Questões a serem respondidas
Apesar de muitas certezas, a tragédia no Rio Grande do Sul também trouxe muitas dúvidas. O maior causador da estiagem, segundo a dinâmica atmosférica, é uma massa de ar quente e forte sobre o Centro-Oeste e Sudeste, típica do inverno, mas que fica estacionária, impedindo a chegada de frentes frias. Essa massa de ar quente estacionária que bloqueou a entrada de ciclones e frentes frias.
“É intrigante como essa conjunção de fatores atmosféricos se deu em 2023, similarmente ao caso de São Sebastião, onde vários eventos se concentraram para gerar chuvas fortes e persistentes em um local específico”, avalia Marina Hirota.

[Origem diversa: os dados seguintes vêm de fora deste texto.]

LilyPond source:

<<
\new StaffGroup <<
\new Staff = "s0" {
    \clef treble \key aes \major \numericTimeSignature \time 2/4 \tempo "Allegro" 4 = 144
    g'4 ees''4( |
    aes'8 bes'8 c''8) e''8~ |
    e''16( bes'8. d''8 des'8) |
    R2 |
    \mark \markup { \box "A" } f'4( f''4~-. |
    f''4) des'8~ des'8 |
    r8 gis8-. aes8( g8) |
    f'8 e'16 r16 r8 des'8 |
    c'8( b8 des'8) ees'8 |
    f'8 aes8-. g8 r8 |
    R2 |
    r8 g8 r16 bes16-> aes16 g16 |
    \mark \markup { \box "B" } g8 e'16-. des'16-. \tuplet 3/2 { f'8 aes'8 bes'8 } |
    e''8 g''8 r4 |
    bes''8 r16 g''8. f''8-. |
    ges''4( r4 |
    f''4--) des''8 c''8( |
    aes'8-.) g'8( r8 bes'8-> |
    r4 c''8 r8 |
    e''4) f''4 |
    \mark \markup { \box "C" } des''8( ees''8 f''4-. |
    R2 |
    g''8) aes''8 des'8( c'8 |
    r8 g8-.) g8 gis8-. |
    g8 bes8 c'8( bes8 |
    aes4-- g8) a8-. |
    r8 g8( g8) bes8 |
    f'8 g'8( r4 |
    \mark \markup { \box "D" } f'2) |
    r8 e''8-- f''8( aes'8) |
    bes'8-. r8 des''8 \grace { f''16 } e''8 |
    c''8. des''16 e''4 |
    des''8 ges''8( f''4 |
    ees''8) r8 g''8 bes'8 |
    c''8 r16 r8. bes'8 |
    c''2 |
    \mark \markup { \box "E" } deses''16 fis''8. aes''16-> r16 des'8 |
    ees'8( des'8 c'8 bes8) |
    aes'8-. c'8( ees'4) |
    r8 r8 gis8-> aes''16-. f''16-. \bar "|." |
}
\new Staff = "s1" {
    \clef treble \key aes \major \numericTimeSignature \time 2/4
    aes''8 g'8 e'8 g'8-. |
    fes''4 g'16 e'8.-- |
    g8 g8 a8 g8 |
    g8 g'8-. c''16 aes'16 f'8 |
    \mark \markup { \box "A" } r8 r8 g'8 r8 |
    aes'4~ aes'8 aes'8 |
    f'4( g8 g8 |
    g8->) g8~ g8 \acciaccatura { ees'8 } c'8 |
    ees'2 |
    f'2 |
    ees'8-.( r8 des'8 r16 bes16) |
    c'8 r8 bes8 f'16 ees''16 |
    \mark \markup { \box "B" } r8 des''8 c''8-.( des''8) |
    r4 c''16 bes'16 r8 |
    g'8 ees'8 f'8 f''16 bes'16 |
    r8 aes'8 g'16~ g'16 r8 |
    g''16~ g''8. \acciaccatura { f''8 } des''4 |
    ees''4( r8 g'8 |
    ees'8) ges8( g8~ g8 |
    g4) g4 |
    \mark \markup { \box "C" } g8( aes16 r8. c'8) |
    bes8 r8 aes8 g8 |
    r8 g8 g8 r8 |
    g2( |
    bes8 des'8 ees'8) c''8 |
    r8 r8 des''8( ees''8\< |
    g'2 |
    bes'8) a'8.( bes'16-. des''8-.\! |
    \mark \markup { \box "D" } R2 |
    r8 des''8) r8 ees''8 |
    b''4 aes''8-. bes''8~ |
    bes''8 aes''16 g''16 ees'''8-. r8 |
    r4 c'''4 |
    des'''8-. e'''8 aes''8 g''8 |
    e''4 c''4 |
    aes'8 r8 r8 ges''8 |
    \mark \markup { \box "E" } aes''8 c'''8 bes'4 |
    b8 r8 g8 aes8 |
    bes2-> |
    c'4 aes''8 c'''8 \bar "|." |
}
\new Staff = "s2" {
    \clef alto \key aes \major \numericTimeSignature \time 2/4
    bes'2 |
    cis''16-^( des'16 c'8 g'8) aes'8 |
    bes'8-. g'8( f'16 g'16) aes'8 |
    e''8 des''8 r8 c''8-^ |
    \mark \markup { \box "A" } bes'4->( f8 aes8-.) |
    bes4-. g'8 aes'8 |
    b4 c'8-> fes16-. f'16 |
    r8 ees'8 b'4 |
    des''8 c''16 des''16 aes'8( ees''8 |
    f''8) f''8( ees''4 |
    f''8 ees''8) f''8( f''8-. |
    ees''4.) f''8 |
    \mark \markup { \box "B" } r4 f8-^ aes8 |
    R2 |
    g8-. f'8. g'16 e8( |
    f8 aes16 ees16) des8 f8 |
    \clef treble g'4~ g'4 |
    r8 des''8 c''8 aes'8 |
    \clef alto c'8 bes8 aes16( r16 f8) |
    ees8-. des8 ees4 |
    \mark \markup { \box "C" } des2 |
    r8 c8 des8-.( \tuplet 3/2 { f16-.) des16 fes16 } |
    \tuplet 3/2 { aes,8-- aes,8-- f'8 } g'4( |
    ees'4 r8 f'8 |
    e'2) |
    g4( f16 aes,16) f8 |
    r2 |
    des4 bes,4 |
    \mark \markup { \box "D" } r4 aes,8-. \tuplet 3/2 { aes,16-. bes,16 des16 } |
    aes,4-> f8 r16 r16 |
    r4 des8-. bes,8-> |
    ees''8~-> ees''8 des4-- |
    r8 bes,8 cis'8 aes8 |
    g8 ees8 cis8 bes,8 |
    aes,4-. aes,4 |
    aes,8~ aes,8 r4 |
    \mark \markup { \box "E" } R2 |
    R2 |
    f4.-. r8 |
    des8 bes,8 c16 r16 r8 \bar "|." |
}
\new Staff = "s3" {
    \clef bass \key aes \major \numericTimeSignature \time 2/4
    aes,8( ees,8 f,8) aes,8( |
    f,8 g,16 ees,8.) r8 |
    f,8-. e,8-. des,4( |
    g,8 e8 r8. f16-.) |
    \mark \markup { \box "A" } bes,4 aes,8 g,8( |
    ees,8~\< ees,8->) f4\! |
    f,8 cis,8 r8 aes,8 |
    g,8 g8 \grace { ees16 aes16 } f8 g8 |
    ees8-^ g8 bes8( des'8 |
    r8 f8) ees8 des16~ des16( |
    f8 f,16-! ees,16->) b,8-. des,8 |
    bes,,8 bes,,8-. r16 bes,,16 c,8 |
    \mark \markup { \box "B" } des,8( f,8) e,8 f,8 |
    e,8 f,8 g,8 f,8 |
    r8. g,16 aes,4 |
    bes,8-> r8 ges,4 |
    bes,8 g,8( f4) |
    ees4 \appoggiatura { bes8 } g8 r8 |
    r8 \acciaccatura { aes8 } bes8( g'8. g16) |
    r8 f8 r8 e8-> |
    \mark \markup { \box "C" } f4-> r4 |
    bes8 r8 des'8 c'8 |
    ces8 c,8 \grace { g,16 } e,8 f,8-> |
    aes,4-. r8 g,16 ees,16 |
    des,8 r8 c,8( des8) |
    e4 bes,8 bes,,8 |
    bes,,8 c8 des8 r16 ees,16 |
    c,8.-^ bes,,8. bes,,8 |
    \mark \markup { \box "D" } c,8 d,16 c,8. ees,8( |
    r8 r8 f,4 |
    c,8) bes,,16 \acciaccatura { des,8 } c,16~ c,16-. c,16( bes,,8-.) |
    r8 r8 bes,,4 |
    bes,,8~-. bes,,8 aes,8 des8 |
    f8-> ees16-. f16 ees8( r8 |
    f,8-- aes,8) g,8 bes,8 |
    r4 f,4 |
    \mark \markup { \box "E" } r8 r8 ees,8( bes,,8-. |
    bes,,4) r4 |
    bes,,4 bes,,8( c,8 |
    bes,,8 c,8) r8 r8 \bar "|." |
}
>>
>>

“Imagine a massa de ar quente persistente e a frente fria chegando e arrastando tudo, fazendo o ar quente subir e gerar muita umidade. Para o evento extremo no Rio Grande do Sul, essa massa de ar quente parada teve um papel crucial. O que a manteve assim? Isso é outro estudo [a ser feito]”, sugere Hirota.
A influência de constantes destruições na Amazônia também precisam ser avaliadas, uma vez que ainda não se sabe se a umidade proveniente dela influenciou o evento. “Se há uma relação direta entre o efeito da Amazônia no sul do Brasil? Eu diria que sim. Mas se tudo na América do Sul está associado à massa de ar estacionária que agora se dissipa, precisamos de mais pesquisas. Mas agora que as frentes frias estão entrando no sul do Brasil, podemos investigar melhor”, confirma Marina.
Lições para o futuro
As pesquisadoras são unânimes em apontar que a conservação adequada da vegetação natural é urgente. Não apenas para mitigar emissões de gases de efeito estufa, como uma contribuição para a adaptação às mudanças climáticas, reduzindo seus impactos. “O Brasil precisa fortemente abordar as interações entre as mudanças regionais da cobertura de vegetação, as mudanças ambientais globais e nossos ambientes construídos como as cidades e infraestruturas críticas”, opina Mercedes Bustamante.
“A grande mensagem é que algo em um lugar do mundo pode ter impacto em outro que nem imaginamos. Não podemos mais pensar em fronteiras geográficas delimitadas. Estamos sujeitos a uma grande conectividade através dos fluxos da atmosfera, oceanos e da própria superfície”, alerta Marina Hirota. “É difícil saber qual foi o primeiro dominó que derrubou até chegar ao último, sem um estudo aprofundado. O importante é que tudo está interligado”, conclui a pesquisadora.